Schnittfolgen, lange Kameraschwenks und die Popart-Farben zeugen von der Herkunft des Regisseurs, die Verarbeitung echter Lebensereignissen via improvisierte Dialoge und spontanem Drehplan lässt bei Magnetic Fields alle mit gutem Gefühl zurück. Dazu kommen die grossartig gewählten Locations und der spannende Sound, hier lässt man sich gerne verzaubern. Der griechische Film ist um eine weitere Perle reicher.
Neptune Frost
Land / Jahr: Ruanda / 2021
Regie: Anisia Uzeyman, Saul Williams
Mit binärem Code gegen die binäre Codierung: Anisia Uzeyman und Saul Williams demontieren mit ihrem Spielfilm Neptune Frost die Sehgewohnheiten westlich-weisser Menschen. Was im Film an Ideen aufgeboten wird, wie viele Szenen in Neonfarben getaucht sind und wie geschickt die Genres aufeinanderprallen – das lässt einen atemlos zurück. Science-Fiction, Afrofuturistik, Musical, Drama und Sozialkritik, alles vorhanden.

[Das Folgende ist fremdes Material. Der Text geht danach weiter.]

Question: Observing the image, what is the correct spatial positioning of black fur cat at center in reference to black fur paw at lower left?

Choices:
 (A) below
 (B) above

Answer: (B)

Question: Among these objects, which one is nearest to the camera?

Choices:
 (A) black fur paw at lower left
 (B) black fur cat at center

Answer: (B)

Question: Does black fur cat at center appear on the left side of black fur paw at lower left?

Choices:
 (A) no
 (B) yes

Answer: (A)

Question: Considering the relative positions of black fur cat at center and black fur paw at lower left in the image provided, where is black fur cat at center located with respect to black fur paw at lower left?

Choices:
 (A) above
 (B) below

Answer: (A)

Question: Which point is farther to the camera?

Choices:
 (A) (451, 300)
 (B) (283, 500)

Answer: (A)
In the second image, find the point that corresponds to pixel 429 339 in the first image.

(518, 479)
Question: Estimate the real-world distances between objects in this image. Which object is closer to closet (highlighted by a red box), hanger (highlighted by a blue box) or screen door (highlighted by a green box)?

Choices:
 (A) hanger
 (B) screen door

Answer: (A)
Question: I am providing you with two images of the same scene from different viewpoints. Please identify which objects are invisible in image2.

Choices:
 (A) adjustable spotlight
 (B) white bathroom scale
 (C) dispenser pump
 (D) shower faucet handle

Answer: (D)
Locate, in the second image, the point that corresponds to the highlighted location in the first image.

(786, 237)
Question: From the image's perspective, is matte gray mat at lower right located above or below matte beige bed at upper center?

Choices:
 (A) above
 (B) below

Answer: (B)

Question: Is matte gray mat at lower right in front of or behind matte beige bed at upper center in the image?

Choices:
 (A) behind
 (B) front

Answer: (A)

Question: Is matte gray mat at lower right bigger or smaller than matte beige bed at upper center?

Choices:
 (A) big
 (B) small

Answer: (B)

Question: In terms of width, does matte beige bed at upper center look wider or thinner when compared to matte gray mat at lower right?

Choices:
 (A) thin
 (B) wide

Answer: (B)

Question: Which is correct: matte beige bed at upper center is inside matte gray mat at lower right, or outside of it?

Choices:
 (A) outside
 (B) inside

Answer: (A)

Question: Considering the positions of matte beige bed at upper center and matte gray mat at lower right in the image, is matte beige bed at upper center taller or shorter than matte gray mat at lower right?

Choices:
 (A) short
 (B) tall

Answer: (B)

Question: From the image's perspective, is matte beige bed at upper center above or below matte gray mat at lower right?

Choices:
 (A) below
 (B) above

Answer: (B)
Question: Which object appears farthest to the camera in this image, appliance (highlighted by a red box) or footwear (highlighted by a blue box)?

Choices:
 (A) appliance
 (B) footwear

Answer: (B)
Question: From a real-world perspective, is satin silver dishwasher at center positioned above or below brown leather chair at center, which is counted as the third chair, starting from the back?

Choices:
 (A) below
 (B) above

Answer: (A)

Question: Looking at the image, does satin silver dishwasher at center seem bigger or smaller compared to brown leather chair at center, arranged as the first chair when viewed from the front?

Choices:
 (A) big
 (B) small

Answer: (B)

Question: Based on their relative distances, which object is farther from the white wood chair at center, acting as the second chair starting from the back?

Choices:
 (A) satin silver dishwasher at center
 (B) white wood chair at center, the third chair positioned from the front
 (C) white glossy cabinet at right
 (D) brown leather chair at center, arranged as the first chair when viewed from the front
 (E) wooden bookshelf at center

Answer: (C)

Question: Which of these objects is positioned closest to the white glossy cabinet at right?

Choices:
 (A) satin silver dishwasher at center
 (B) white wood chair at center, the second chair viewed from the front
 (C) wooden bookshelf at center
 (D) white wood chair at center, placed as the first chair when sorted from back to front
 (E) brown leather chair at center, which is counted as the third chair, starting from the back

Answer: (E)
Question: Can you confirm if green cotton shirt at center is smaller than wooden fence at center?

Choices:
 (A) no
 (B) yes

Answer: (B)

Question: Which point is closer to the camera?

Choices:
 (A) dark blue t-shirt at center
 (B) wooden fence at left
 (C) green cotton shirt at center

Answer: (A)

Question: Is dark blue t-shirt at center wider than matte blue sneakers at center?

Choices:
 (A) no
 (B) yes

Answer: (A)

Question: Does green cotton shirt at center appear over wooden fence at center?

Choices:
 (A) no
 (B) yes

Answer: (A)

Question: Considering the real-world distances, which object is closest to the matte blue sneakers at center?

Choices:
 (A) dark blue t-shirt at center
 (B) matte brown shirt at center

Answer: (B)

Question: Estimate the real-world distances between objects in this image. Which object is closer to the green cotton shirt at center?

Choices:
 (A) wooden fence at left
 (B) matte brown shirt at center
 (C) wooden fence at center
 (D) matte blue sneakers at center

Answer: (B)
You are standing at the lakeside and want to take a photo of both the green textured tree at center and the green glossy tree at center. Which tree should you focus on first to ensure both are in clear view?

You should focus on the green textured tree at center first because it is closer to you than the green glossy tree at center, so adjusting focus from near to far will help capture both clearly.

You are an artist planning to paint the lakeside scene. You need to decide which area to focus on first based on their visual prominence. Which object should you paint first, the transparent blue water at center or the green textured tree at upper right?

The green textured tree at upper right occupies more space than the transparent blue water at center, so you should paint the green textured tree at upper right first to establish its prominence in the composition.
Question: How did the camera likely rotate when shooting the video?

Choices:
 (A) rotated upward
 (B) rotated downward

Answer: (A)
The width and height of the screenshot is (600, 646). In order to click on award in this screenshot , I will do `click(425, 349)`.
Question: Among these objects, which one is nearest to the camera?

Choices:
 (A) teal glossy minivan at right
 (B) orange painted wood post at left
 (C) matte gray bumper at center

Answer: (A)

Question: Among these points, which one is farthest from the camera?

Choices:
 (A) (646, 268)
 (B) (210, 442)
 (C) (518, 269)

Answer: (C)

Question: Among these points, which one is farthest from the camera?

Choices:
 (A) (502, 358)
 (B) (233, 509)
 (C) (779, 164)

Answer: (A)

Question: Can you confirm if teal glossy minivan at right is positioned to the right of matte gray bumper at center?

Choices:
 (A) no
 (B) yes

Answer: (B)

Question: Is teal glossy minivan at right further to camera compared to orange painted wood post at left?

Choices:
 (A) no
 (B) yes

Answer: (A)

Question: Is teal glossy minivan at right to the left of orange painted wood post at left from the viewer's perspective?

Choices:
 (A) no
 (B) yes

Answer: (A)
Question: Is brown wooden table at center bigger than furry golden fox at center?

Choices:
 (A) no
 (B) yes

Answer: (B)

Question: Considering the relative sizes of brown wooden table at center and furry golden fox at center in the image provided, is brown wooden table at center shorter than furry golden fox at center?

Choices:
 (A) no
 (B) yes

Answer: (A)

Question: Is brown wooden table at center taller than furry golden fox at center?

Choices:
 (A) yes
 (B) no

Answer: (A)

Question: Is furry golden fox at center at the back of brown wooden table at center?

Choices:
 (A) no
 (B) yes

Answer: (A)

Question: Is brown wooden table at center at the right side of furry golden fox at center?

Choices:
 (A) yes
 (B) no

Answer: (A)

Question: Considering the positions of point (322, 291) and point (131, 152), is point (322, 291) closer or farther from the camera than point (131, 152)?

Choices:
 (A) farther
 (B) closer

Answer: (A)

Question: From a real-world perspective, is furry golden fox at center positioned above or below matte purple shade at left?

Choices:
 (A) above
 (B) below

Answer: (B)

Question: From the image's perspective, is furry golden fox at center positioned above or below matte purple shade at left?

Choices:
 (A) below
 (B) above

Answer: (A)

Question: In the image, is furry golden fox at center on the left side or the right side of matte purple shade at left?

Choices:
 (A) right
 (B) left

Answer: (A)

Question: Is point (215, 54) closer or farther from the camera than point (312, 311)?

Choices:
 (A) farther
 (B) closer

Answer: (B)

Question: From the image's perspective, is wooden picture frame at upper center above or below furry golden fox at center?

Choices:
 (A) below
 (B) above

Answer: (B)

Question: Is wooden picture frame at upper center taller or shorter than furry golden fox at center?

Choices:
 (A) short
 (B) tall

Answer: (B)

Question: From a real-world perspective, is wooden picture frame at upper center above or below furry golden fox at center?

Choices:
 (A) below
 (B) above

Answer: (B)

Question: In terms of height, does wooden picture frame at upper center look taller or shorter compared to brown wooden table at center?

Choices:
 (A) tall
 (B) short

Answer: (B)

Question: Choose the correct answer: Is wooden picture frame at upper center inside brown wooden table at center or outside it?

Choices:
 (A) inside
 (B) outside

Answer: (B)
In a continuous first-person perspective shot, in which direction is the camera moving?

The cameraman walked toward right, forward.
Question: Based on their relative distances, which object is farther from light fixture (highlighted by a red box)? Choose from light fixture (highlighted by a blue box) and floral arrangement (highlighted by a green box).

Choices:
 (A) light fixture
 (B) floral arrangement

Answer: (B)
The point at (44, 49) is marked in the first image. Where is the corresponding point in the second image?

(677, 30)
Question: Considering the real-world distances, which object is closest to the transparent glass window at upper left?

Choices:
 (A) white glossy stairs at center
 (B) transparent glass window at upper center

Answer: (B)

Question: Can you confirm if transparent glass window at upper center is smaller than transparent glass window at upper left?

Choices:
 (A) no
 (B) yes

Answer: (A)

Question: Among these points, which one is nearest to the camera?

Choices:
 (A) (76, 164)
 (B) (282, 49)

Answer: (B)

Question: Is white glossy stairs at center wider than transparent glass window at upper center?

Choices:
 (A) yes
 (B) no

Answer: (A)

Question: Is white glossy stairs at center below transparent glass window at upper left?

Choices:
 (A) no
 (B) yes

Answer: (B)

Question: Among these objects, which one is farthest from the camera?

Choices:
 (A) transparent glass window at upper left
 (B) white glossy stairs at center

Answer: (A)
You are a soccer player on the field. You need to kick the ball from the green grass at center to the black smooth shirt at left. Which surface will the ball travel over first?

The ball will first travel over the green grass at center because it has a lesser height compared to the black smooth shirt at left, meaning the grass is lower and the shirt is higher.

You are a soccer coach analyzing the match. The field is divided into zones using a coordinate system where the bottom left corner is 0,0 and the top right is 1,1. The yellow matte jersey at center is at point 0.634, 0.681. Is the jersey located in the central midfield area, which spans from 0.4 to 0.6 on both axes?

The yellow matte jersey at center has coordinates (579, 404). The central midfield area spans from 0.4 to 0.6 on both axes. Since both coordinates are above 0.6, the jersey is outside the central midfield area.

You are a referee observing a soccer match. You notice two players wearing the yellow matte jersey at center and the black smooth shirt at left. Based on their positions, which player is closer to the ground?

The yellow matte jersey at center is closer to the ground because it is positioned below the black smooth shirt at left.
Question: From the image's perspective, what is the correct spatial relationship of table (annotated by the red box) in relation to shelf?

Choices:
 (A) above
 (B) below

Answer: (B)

Nicht nur wird man von Rhythmen und Gesängen umgarnt, Tech-Talk und die fluide Genderdarstellung bieten eine flirrende Welt voller Wunder. Neptune Frost greift damit die kolonialistische und globalisierte Unterdrückung in Wirtschaft und Politik an, macht sichtbar, wie der Wohlstand der ersten Welt geschaffen wird und schlägt mit überbordender Kreativität zurück. Ein mutiges und wichtiges Werk, voller Lust und Zukunft. MartyrLoserKing, we believe in you!